L’obiettivo della misura, come stabilito dal decreto 176 del 22 novembre 2022, è di incentivare la produzione nazionale di “biocarburanti liquidi sostenibili” da utilizzare in purezza. La pubblicazione integra il decreto Mase del 16 marzo 2023, che prevede vengano immesse in consumo, dai soggetti obbligati, quantitativi di biocarburanti in purezza che si incrementano di centomila tonnellate annue, fino a raggiungere il milione di tonnellate nel 2030 e negli anni successivi.
I contributi sono concessi a valere sul Fondo per la decarbonizzazione e la riconversione verde delle raffinerie esistenti, con priorità alla riconversione totale degli impianti tradizionali: il soggetto che gestisce l'attuazione della misura è il Gse, che dovrà ora predisporre le regole operative.
«Col via libera a questo decreto proseguiamo sulla strada dei nostri obiettivi di decarbonizzazione, affermando la centralità di un modello, quello dei biocarburanti sostenibili, che è già una realtà in Italia ma ha bisogno di una forte affermazione in sede europea», commenta il ministro Pichetto.
Il riferimento neanche troppo velato è all’insistenza con cui l’Italia ha provato a frenare le nuove norme europee che prevedono lo stop all’immatricolazione di auto e furgoni alimentati a combustibili fossili entro il 2035; l’opzione tecnologica più efficace ed efficiente per farlo sta nella mobilità elettrica, mentre il Governo Meloni punta da sempre sui biocarburanti.
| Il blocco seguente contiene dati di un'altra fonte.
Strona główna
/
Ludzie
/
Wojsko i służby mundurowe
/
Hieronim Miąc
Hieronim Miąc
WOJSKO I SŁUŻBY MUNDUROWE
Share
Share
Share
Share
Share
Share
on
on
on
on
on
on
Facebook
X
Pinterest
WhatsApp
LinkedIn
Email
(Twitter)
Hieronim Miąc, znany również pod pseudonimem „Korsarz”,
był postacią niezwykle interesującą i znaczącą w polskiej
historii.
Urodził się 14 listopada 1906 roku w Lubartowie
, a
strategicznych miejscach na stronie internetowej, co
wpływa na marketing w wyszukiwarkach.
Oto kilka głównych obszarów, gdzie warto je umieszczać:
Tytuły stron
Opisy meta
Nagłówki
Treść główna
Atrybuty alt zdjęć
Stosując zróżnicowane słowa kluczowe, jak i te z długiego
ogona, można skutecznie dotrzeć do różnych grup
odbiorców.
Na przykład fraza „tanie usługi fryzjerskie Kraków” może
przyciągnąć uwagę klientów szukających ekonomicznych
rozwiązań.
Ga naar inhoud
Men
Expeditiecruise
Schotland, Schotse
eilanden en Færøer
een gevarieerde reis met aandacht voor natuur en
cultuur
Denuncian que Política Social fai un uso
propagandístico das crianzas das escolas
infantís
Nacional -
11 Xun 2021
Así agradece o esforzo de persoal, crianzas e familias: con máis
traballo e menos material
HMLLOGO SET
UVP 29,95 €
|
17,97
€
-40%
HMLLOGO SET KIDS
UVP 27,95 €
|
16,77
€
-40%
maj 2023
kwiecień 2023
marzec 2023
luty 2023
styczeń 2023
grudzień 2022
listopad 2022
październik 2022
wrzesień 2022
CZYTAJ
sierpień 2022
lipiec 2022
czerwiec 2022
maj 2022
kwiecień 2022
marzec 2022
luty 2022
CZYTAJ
Ad oggi il principale progetto di riconversione (parziale) di raffineria tradizionale in bioraffineria è quello presentato da Eni nell’area di Livorno, che il Cane a sei zampe confida di terminare entro il 2026, mentre un altro progetto è ancora in fase di studio.
Come evidenziato dal circolo Legambiente Livorno nelle osservazioni alla Via inviate al ministero, secondo gli stessi dati presentati dalla multinazionale il progetto prevede investimenti ingenti (420 mln di euro) e 500 posti di lavoro in fase di cantiere, senza specificare quali saranno le ricadute occupazionali per l’esercizio della bioraffineria: al meglio, si prospetta dunque il mantenimento degli attuali posti di lavoro.
Il medesimo progetto documenta cambiamenti minimi sotto il profilo degli inquinanti atmosferici (CO e NH3 +6%, SO2 -12%, NOx e H2S -5%, polveri -6,5%), mentre non viene indicato con precisione il calo atteso nelle emissioni di CO2 legate all’impiego dell’uso di biocarburanti, al posto dei combustibili fossili tradizionali; al contempo non si specifica da dove verranno importante le cariche biogeniche in ingresso alla bioraffineria, lasciando dubbi sulla capacità di tracciare la filiera in modo stringente.
Come documenta Legambiente mettendo all’indice i falsi carburanti rinnovabili, l’80% del biodisel immesso in Italia è a rischio frode. Un problema evidenziato anche da Transport&Environment, che mostra come «in Italia i biocarburanti da Uco vengono presentati come una strategia per perseguire l’indipendenza energetica, ma la realtà è tutt’altra: dipendiamo e dipenderemo ampiamente dalle importazioni. I biofuels da oli esausti realmente sostenibili sono pochi: andrebbero utilizzati solo quelli raccolti a livello domestico e impiegati per la decarbonizzazione di settori hard-to-abate come l’aviazione, il cui mercato è più che sufficiente ad assorbire i volumi nazionali. Invece vengono utilizzati largamente in auto e camion, spingendo la domanda troppo in alto e determinando una situazione di dipendenza commerciale da importazioni dubbie dall’Asia».